Welch, Ellen R. "Fictions of the Courtly Self: French Ballet in the Age of Louis XIV." Early Modern French Studies 39, no. 1 (July 2017): 17-30.

Abstract:
Court ballet after the Fronde has been understood as a technique for subjugating nobles, literally and metaphorically keeping them dancing in the monarch's orbit. This essay reconsiders ballet's role in fabricating aristocratic identities under Louis XIV through a reading of the performances of two celebrated English dancers (the Dukes of York and Buckingham) in the Ballet Royal de la Nuit (1653). These performers' status as outsiders and as court celebrities with well-known personalities highlights the dancers’ influence over the roles they incarnated on the ballet stage. The body types and especially the self-fashioned social personas of performers were the raw material to which court artists added costume, choreography, and poetic text to create ballet characters.
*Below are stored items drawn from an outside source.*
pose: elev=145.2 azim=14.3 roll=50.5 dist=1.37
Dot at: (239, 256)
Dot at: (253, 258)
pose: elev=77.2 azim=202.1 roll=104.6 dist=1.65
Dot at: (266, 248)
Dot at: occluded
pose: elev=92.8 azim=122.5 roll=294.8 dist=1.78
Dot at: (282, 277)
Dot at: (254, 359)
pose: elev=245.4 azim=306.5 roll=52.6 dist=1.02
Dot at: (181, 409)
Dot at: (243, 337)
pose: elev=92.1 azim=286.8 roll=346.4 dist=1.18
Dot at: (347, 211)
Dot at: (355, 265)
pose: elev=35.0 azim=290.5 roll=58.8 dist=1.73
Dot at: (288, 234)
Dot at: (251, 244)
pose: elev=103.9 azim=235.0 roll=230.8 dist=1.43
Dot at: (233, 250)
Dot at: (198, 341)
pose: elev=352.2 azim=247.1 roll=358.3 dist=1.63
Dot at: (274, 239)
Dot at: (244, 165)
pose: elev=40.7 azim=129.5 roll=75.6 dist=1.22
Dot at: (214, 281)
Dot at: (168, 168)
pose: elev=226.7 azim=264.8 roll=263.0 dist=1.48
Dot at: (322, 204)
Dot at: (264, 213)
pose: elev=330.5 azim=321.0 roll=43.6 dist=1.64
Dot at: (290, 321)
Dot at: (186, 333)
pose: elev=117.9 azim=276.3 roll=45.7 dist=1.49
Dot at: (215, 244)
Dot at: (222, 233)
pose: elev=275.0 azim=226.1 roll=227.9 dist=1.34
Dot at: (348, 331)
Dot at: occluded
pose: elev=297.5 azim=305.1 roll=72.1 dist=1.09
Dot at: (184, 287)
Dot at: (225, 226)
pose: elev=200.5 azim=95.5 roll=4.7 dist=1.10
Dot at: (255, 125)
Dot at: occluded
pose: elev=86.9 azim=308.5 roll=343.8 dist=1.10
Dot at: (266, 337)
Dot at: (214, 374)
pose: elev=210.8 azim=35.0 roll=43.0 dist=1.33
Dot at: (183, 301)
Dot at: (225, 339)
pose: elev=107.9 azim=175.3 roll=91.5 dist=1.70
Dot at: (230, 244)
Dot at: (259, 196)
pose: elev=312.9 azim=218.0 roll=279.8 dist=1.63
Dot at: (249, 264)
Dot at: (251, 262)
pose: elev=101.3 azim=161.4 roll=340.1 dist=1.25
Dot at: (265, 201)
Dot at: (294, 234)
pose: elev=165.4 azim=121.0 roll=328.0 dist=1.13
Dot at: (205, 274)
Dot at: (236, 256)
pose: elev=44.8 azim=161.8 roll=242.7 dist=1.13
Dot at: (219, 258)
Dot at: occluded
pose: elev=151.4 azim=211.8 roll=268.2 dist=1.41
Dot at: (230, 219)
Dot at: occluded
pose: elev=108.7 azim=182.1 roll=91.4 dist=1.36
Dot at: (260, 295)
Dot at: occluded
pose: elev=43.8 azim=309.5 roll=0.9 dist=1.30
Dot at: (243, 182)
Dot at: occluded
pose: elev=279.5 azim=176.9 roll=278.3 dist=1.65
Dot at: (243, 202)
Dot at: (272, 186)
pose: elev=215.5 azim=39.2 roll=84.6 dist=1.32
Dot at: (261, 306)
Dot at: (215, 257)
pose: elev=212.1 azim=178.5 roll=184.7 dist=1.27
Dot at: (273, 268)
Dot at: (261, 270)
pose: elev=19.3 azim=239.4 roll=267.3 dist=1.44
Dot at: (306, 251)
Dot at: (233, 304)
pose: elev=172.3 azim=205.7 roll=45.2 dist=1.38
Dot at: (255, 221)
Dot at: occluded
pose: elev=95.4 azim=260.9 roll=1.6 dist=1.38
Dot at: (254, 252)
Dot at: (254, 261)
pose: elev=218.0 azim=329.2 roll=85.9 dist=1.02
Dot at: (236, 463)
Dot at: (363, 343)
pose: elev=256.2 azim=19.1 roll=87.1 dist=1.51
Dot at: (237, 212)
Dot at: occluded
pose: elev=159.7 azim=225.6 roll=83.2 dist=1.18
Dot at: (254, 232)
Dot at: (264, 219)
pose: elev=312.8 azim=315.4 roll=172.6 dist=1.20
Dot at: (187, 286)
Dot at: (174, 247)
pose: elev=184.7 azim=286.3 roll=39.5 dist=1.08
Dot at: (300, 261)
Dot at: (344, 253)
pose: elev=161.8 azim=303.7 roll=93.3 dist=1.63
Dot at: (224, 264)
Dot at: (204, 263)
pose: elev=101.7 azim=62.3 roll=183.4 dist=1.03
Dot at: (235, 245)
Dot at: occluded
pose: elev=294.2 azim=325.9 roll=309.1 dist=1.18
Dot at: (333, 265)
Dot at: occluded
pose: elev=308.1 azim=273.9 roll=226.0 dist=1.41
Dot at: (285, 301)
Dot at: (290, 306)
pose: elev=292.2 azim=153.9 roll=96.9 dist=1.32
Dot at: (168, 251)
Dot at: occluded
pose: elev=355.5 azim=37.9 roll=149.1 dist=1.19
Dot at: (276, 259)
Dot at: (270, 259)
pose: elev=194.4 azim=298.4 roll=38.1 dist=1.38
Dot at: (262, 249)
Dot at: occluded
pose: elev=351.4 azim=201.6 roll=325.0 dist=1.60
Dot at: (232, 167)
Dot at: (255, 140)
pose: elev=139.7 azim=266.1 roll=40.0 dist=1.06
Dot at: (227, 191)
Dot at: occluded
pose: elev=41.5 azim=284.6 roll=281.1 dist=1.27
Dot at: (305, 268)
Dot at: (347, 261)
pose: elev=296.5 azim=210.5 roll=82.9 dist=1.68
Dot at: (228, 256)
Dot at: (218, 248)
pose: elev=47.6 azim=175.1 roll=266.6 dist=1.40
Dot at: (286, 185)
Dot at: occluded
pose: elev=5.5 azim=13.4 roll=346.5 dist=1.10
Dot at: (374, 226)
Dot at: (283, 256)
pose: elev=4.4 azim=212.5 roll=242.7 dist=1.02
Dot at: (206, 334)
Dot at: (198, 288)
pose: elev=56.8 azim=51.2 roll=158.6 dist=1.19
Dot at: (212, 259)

Dancers therefore acted as implicit collaborators in creating their onstage personas. Drawing upon Performance Studies' re-interrogation of the dynamics of subjection and agency in embodied practices, the analysis of the English dancers' unique case allows us to speculate about the degree of autonomy afforded to all noble performers and, more broadly, to consider how ballet expresses the mutual interdependence of sovereigns and nobles in court society.